The Obit Page: Ellis Marsalis, a jazz pianist and educator who was the patriarch of a prominent New Orleans musical family, has died of the coronavirus at age 85. He was the father of the well-known Delfeayo, Branford, and Wynton Marsalis. — Also a coronavirus fatality, Adam Schlesinger, 52, a singer-songwriter for the bands Fountains of Wayne and Ivy who also wrote the theme song for the 1996 Tom Hanks film, “That Thing You Do!”
Quackery: Suddenly, there’s a national shortage of the drug chloroquine, a remedy for malaria and other ailments that President Trump and others have touted as a potential cure for the coronavirus. “A real chance to be one of the biggest game changers in the history of medicine,” Trump tweeted.
People who need chloroquine for approved uses are having trouble getting it.

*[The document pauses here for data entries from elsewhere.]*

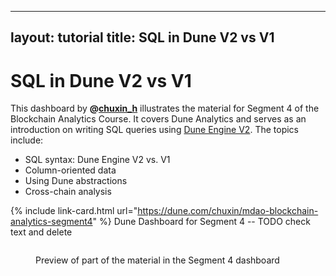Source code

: ---
layout: tutorial
title: SQL in Dune V2 vs V1
--

# SQL in Dune V2 vs V1

This dashboard by **@**[**chuxin\_h**](https://twitter.com/chuxin\_h) illustrates the material for Segment 4 of the Blockchain Analytics Course. It covers Dune Analytics and serves as an introduction on writing SQL queries using [Dune Engine V2](https://docs.dune.com/dune-engine-v2-beta/dunes-new-query-engine). The topics include:

* SQL syntax: Dune Engine V2 vs. V1&#x20;
* Column-oriented data
* Using Dune abstractions
* Cross-chain analysis

{% include link-card.html url="https://dune.com/chuxin/mdao-blockchain-analytics-segment4" %}
Dune Dashboard for Segment 4&#x20;
-- TODO check text and delete

<figure><img src="../../../.gitbook/assets/Screen Shot 2022-08-25 at 8.07.12 PM.png" alt=""><figcaption><p>Preview of part of the material in the Segment 4 dashboard</p></figcaption></figure>
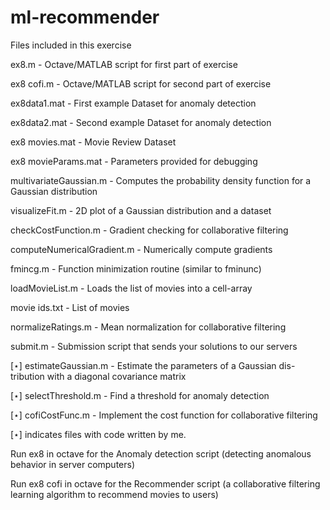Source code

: # ml-recommender

Files included in this exercise

ex8.m - Octave/MATLAB script for first part of exercise

ex8 cofi.m - Octave/MATLAB script for second part of exercise

ex8data1.mat - First example Dataset for anomaly detection

ex8data2.mat - Second example Dataset for anomaly detection

ex8 movies.mat - Movie Review Dataset

ex8 movieParams.mat - Parameters provided for debugging 

multivariateGaussian.m - Computes the probability density function for a Gaussian distribution

visualizeFit.m - 2D plot of a Gaussian distribution and a dataset 

checkCostFunction.m - Gradient checking for collaborative filtering 

computeNumericalGradient.m - Numerically compute gradients

fmincg.m - Function minimization routine (similar to fminunc) 

loadMovieList.m - Loads the list of movies into a cell-array

movie ids.txt - List of movies

normalizeRatings.m - Mean normalization for collaborative filtering

submit.m - Submission script that sends your solutions to our servers 


[⋆] estimateGaussian.m - Estimate the parameters of a Gaussian dis- tribution with a diagonal covariance matrix

[⋆] selectThreshold.m - Find a threshold for anomaly detection

[⋆] cofiCostFunc.m - Implement the cost function for collaborative filtering

[⋆] indicates files with code written by me.


Run ex8 in octave for the Anomaly detection script (detecting anomalous behavior in server computers)

Run ex8 cofi in octave for the Recommender script (a collaborative filtering learning algorithm to recommend movies to users)
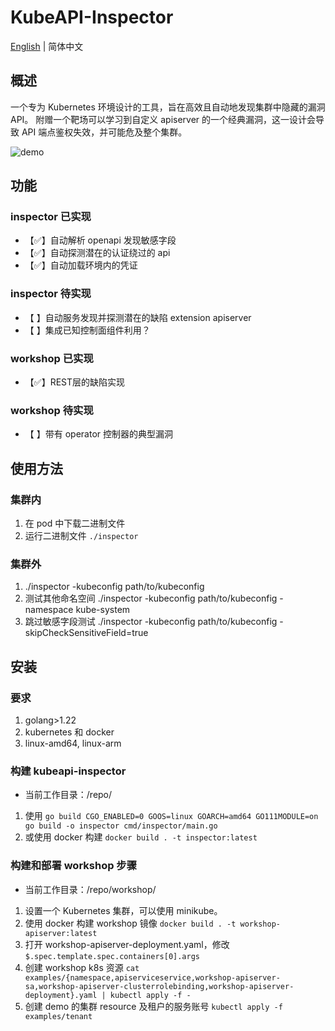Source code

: # KubeAPI-Inspector
[English](https://github.com/yeahx/KubeAPI-Inspector/blob/main/README.md) | 简体中文
## 概述

一个专为 Kubernetes 环境设计的工具，旨在高效且自动地发现集群中隐藏的漏洞 API。 
附赠一个靶场可以学习到自定义 apiserver 的一个经典漏洞，这一设计会导致 API 端点鉴权失效，并可能危及整个集群。

![demo](https://github.com/yeahx/KubeAPI-Inspector/blob/main/demo.gif)
## 功能
### inspector 已实现
* 【✅】自动解析 openapi 发现敏感字段
* 【✅】自动探测潜在的认证绕过的 api
* 【✅】自动加载环境内的凭证
### inspector 待实现
* 【 】自动服务发现并探测潜在的缺陷 extension apiserver
* 【 】集成已知控制面组件利用？
### workshop 已实现
* 【✅】REST层的缺陷实现
### workshop 待实现
* 【 】带有 operator 控制器的典型漏洞
## 使用方法
### 集群内
1. 在 pod 中下载二进制文件
2. 运行二进制文件 `./inspector`
### 集群外
1. ./inspector -kubeconfig path/to/kubeconfig
2. 测试其他命名空间 ./inspector -kubeconfig path/to/kubeconfig -namespace kube-system
3. 跳过敏感字段测试 ./inspector -kubeconfig path/to/kubeconfig -skipCheckSensitiveField=true
## 安装
### 要求
1. golang>1.22
2. kubernetes 和 docker
3. linux-amd64, linux-arm
### 构建 kubeapi-inspector
* 当前工作目录：/repo/
1. 使用 `go build CGO_ENABLED=0 GOOS=linux GOARCH=amd64 GO111MODULE=on go build -o inspector cmd/inspector/main.go`
2. 或使用 docker 构建 `docker build . -t inspector:latest`
### 构建和部署 workshop 步骤
* 当前工作目录：/repo/workshop/

1. 设置一个 Kubernetes 集群，可以使用 minikube。
2. 使用 docker 构建 workshop 镜像 `docker build . -t workshop-apiserver:latest`
3. 打开 workshop-apiserver-deployment.yaml，修改 `$.spec.template.spec.containers[0].args`
4. 创建 workshop k8s 资源 `cat examples/{namespace,apiserviceservice,workshop-apiserver-sa,workshop-apiserver-clusterrolebinding,workshop-apiserver-deployment}.yaml | kubectl apply -f -`
5. 创建 demo 的集群 resource 及租户的服务账号 `kubectl apply -f examples/tenant`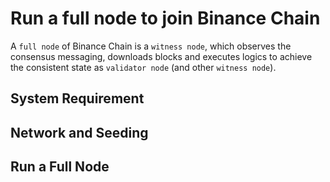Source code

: # Run a full node to join Binance Chain

A `full node` of Binance Chain is a `witness node`, which observes the consensus messaging, downloads blocks and executes logics to achieve the consistent state as `validator node` (and other `witness node`).


## System Requirement


## Network and Seeding


## Run a Full Node

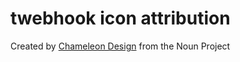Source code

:# twebhook icon attribution

Created by [Chameleon Design](https://thenounproject.com/Chamedesign/) from the Noun Project
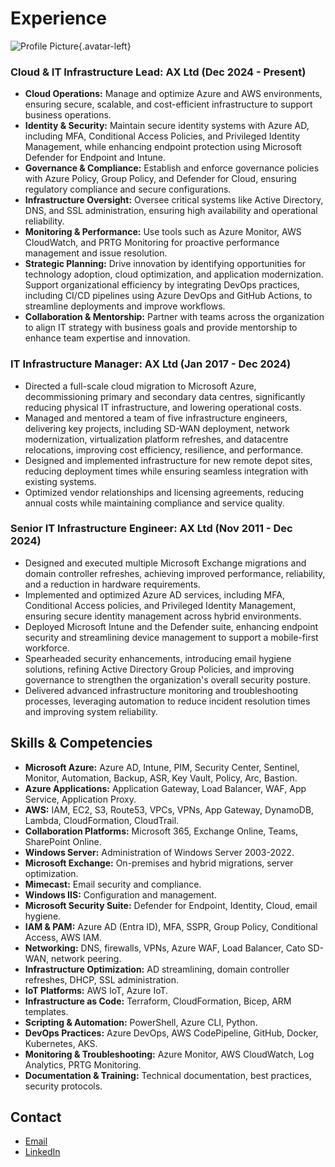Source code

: # Experience

![Profile Picture](https://avatars.githubusercontent.com/u/110421070?s=400&v=4){.avatar-left}

### **Cloud & IT Infrastructure Lead: AX Ltd (Dec 2024 - Present)**

- **Cloud Operations:** Manage and optimize Azure and AWS environments, ensuring secure, scalable, and cost-efficient infrastructure to support business operations.
- **Identity & Security:** Maintain secure identity systems with Azure AD, including MFA, Conditional Access Policies, and Privileged Identity Management, while enhancing endpoint protection using Microsoft Defender for Endpoint and Intune.
- **Governance & Compliance:** Establish and enforce governance policies with Azure Policy, Group Policy, and Defender for Cloud, ensuring regulatory compliance and secure configurations.
- **Infrastructure Oversight:** Oversee critical systems like Active Directory, DNS, and SSL administration, ensuring high availability and operational reliability.
- **Monitoring & Performance:** Use tools such as Azure Monitor, AWS CloudWatch, and PRTG Monitoring for proactive performance management and issue resolution.
- **Strategic Planning:** Drive innovation by identifying opportunities for technology adoption, cloud optimization, and application modernization. Support organizational efficiency by integrating DevOps practices, including CI/CD pipelines using Azure DevOps and GitHub Actions, to streamline deployments and improve workflows.
- **Collaboration & Mentorship:** Partner with teams across the organization to align IT strategy with business goals and provide mentorship to enhance team expertise and innovation.

### **IT Infrastructure Manager: AX Ltd (Jan 2017 - Dec 2024)**

- Directed a full-scale cloud migration to Microsoft Azure, decommissioning primary and secondary data centres, significantly reducing physical IT infrastructure, and lowering operational costs.
- Managed and mentored a team of five infrastructure engineers, delivering key projects, including SD-WAN deployment, network modernization, virtualization platform refreshes, and datacentre relocations, improving cost efficiency, resilience, and performance.
- Designed and implemented infrastructure for new remote depot sites, reducing deployment times while ensuring seamless integration with existing systems.
- Optimized vendor relationships and licensing agreements, reducing annual costs while maintaining compliance and service quality.

### **Senior IT Infrastructure Engineer: AX Ltd (Nov 2011 - Dec 2024)**

- Designed and executed multiple Microsoft Exchange migrations and domain controller refreshes, achieving improved performance, reliability, and a reduction in hardware requirements.
- Implemented and optimized Azure AD services, including MFA, Conditional Access policies, and Privileged Identity Management, ensuring secure identity management across hybrid environments.
- Deployed Microsoft Intune and the Defender suite, enhancing endpoint security and streamlining device management to support a mobile-first workforce.
- Spearheaded security enhancements, introducing email hygiene solutions, refining Active Directory Group Policies, and improving governance to strengthen the organization's overall security posture.
- Delivered advanced infrastructure monitoring and troubleshooting processes, leveraging automation to reduce incident resolution times and improving system reliability.

## **Skills & Competencies**

- **Microsoft Azure:** Azure AD, Intune, PIM, Security Center, Sentinel, Monitor, Automation, Backup, ASR, Key Vault, Policy, Arc, Bastion.
- **Azure Applications:** Application Gateway, Load Balancer, WAF, App Service, Application Proxy.
- **AWS:** IAM, EC2, S3, Route53, VPCs, VPNs, App Gateway, DynamoDB, Lambda, CloudFormation, CloudTrail.
- **Collaboration Platforms:** Microsoft 365, Exchange Online, Teams, SharePoint Online.
- **Windows Server:** Administration of Windows Server 2003-2022.
- **Microsoft Exchange:** On-premises and hybrid migrations, server optimization.
- **Mimecast:** Email security and compliance.
- **Windows IIS:** Configuration and management.
- **Microsoft Security Suite:** Defender for Endpoint, Identity, Cloud, email hygiene.
- **IAM & PAM:** Azure AD (Entra ID), MFA, SSPR, Group Policy, Conditional Access, AWS IAM.
- **Networking:** DNS, firewalls, VPNs, Azure WAF, Load Balancer, Cato SD-WAN, network peering.
- **Infrastructure Optimization:** AD streamlining, domain controller refreshes, DHCP, SSL administration.
- **IoT Platforms:** AWS IoT, Azure IoT.
- **Infrastructure as Code:** Terraform, CloudFormation, Bicep, ARM templates.
- **Scripting & Automation:** PowerShell, Azure CLI, Python.
- **DevOps Practices:** Azure DevOps, AWS CodePipeline, GitHub, Docker, Kubernetes, AKS.
- **Monitoring & Troubleshooting:** Azure Monitor, AWS CloudWatch, Log Analytics, PRTG Monitoring.
- **Documentation & Training:** Technical documentation, best practices, security protocols.

## Contact

- [Email](mailto:matt.pollock@outlook.com)
- [LinkedIn](http://uk.linkedin.com/pub/matthew-pollock/20/319/768)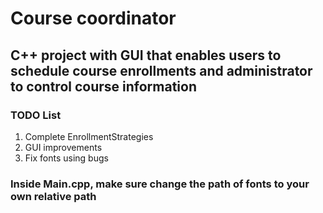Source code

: # Course coordinator 
## C++ project with GUI that enables users to schedule course enrollments and administrator to control course information
### TODO List
1. Complete EnrollmentStrategies
2. GUI improvements
3. Fix fonts using bugs

### Inside Main.cpp, make sure change the path of fonts to your own relative path
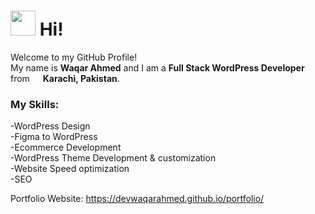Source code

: <h1><img src="https://emojis.slackmojis.com/emojis/images/1643514977/10031/60fps_parrot.gif?1643514977" width="40"/> Hi!</h1>
<p>Welcome to my GitHub Profile! </br> My name is <b>Waqar Ahmed</b> and I am a <b>Full Stack WordPress Developer</b> from <img src="https://cdn-icons-png.flaticon.com/512/323/323352.png" width="13"/> <b>Karachi, Pakistan</b>.</p>

### My Skills:

-WordPress Design <br>
-Figma to WordPress <br>
-Ecommerce Development <br>
-WordPress Theme Development & customization <br>
-Website Speed optimization <br>
-SEO


Portfolio Website: https://devwaqarahmed.github.io/portfolio/
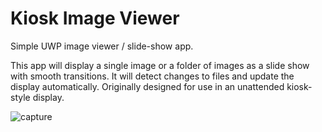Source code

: Kiosk Image Viewer
==================

Simple UWP image viewer / slide-show app.

This app will display a single image or a folder of images as a slide show with smooth transitions. It will detect changes to files and update the display automatically. Originally designed for use in an unattended kiosk-style display.

![capture](capture.gif)

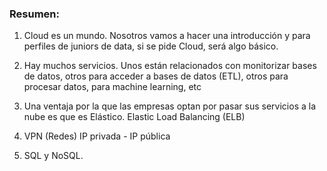 ### Resumen:

1. Cloud es un mundo. Nosotros vamos a hacer una introducción y para perfiles de juniors de data, si se pide Cloud, será algo básico.

2. Hay muchos servicios. Unos están relacionados con monitorizar bases de datos, otros para acceder a bases de datos (ETL), otros para procesar datos, para machine learning, etc  

3. Una ventaja por la que las empresas optan por pasar sus servicios a la nube es que es Elástico. Elastic Load Balancing (ELB)

4. VPN (Redes) IP privada - IP pública

5. SQL y NoSQL.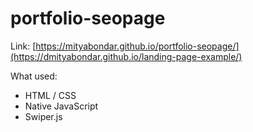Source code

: # portfolio-seopage

Link: [https://mityabondar.github.io/portfolio-seopage/](https://dmityabondar.github.io/landing-page-example/)

What used:
- HTML / CSS
- Native JavaScript
- Swiper.js

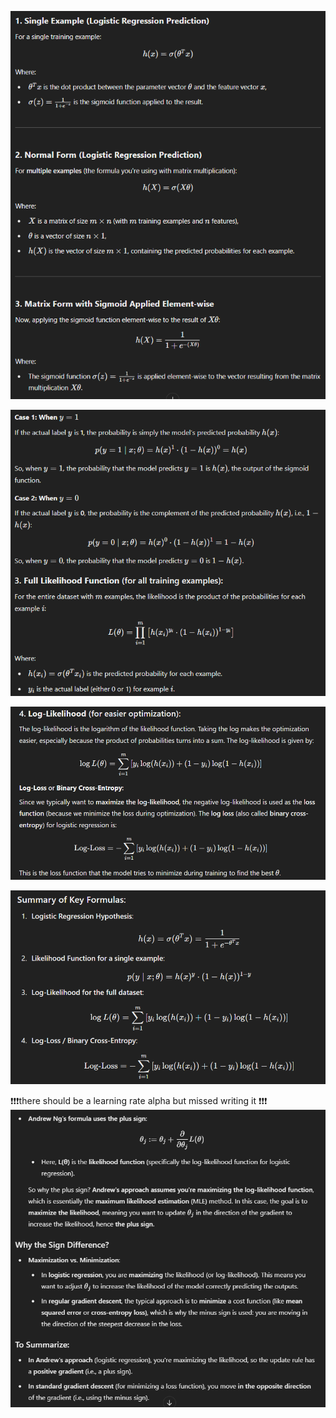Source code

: ![](/images/image_2025-03-26_192226480.png)

![](/images/image_2025-03-26_194736872.png)

![](/images/image_2025-03-26_194858254.png)

![](/images/image_2025-03-26_194942583.png)

❗❗❗there should be a learning rate alpha but missed writing it ❗❗❗
![](/images/image_2025-03-26_211913228.png)
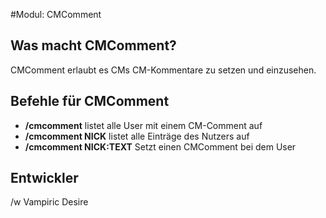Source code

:#Modul: CMComment

## Was macht CMComment?
CMComment erlaubt es CMs CM-Kommentare zu setzen und einzusehen.

## Befehle für CMComment
* **/cmcomment** listet alle User mit einem CM-Comment auf
* **/cmcomment NICK** listet alle Einträge des Nutzers auf
* **/cmcomment NICK:TEXT** Setzt einen CMComment bei dem User


    
## Entwickler
/w Vampiric Desire
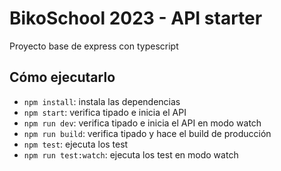 # BikoSchool 2023 - API starter

Proyecto base de express con typescript

## Cómo ejecutarlo

- `npm install`: instala las dependencias
- `npm start`: verifica tipado e inicia el API
- `npm run dev`: verifica tipado e inicia el API en modo watch
- `npm run build`: verifica tipado y hace el build de producción
- `npm test`: ejecuta los test
- `npm run test:watch`: ejecuta los test en modo watch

Columnist Michael Hiltzik points out for the LA Times that hope for chloroquine as a miracle cure “derives heavily from the work of a controversial French expert in infectious diseases, Didier Raoult, whose studies on the topic have been widely criticized as sloppy and inconclusive.”
Hiltzik writes, “The hype has run so far ahead of scientific knowledge that red lights should be flashing and danger sirens sounding.”
Raoult, who is a climate change denier, published a research paper that made it look like chloroquine had a 100 percent cure rate for coronavirus, but he eliminated the results from several patients who dropped out because they got sicker, one of whom died.
Trump and ignorance have a symbiotic relationship,” Hiltzik writes. “The bedrock of his career has been the exploitation of ignorance; in return, he has done his best to spread ignorance as widely as possible. In this case, Trump, who is not a doctor and doesn’t even play one on TV, could be doing real harm.”